/---

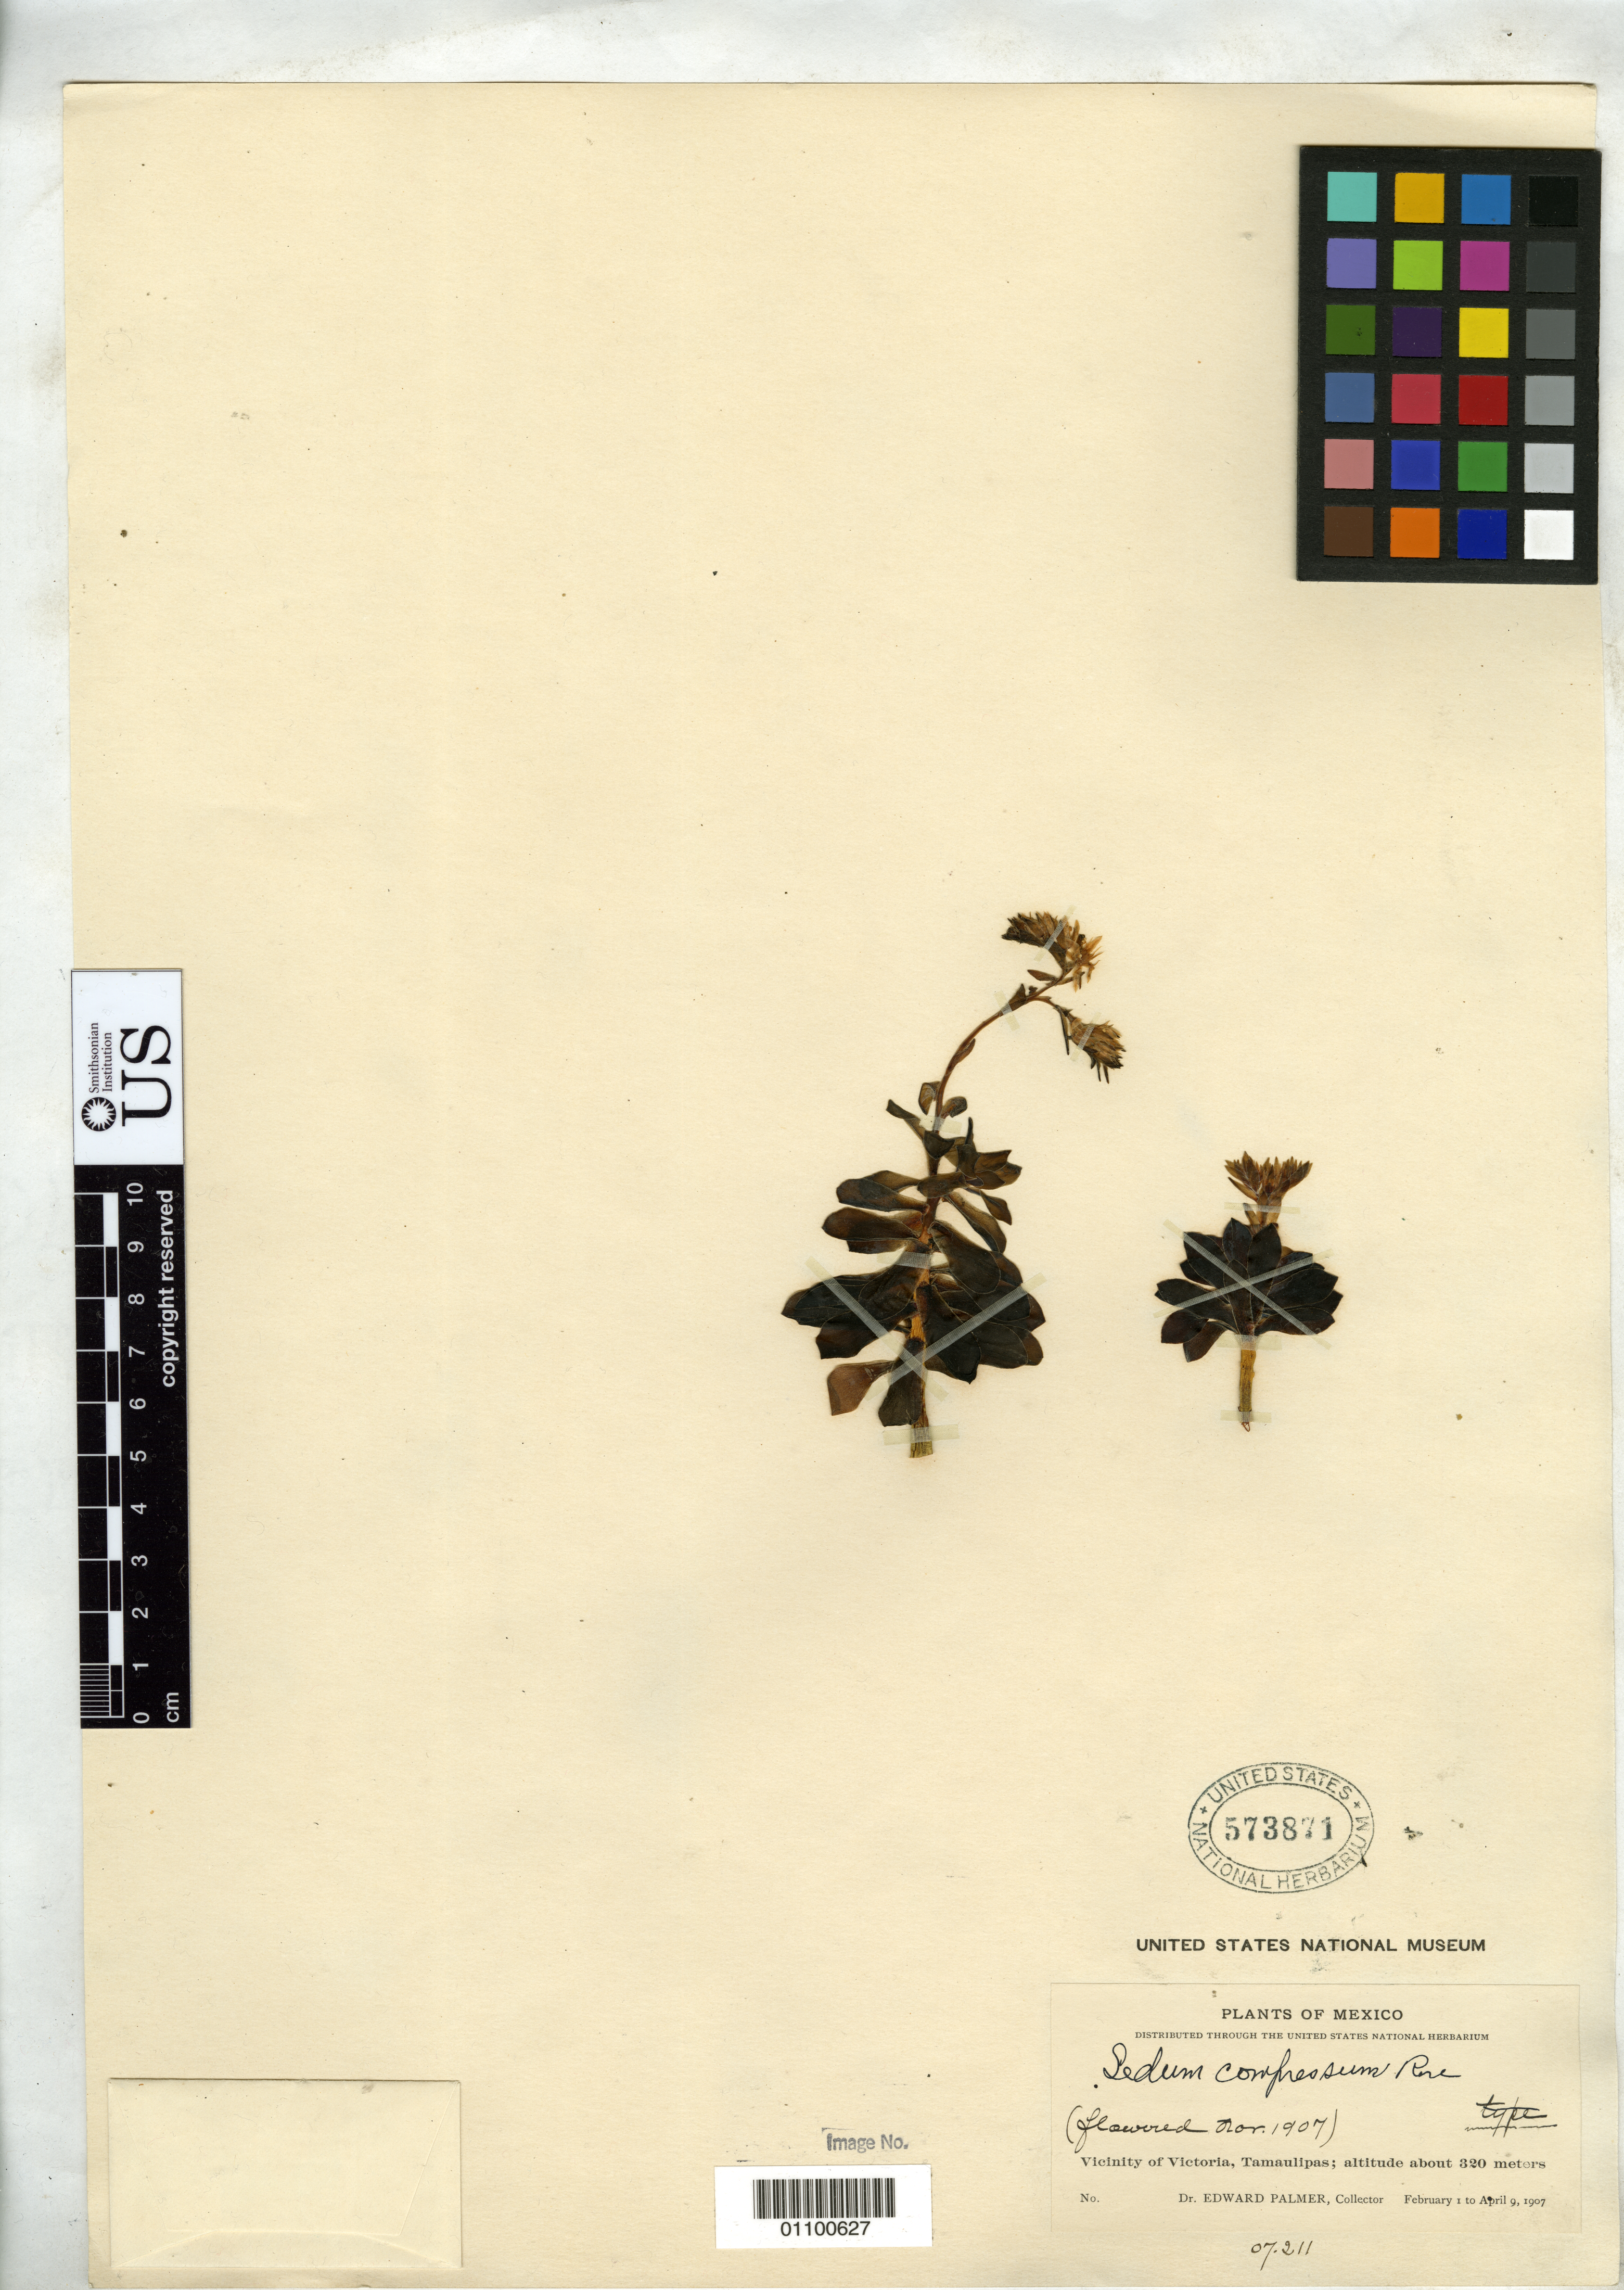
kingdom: Plantae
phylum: Tracheophyta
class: Magnoliopsida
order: Saxifragales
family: Crassulaceae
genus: Sedum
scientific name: Sedum compressum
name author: Rose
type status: Paratype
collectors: E. Palmer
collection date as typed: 01 Feb 1907 to 09 Apr 1907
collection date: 1907-02-01/1907-04-09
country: Mexico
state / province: Tamaulipas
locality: Vicinity of Victoria.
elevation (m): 320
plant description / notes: Paratype (and probably clonotype) specimen made from cultivated plant (07.211), flowered Nov. 1907. (Holotype, USNH 573870, fl. Jan 1909).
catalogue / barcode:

\---

What you will do> Reproduce all the lines above word for word, but leave the picture out.

Output of the task>
kingdom: Plantae
phylum: Tracheophyta
class: Magnoliopsida
order: Saxifragales
family: Crassulaceae
genus: Sedum
scientific name: Sedum compressum
name author: Rose
type status: Paratype
collectors: E. Palmer
collection date as typed: 01 Feb 1907 to 09 Apr 1907
collection date: 1907-02-01/1907-04-09
country: Mexico
state / province: Tamaulipas
locality: Vicinity of Victoria.
elevation (m): 320
plant description / notes: Paratype (and probably clonotype) specimen made from cultivated plant (07.211), flowered Nov. 1907. (Holotype, USNH 573870, fl. Jan 1909).
catalogue / barcode:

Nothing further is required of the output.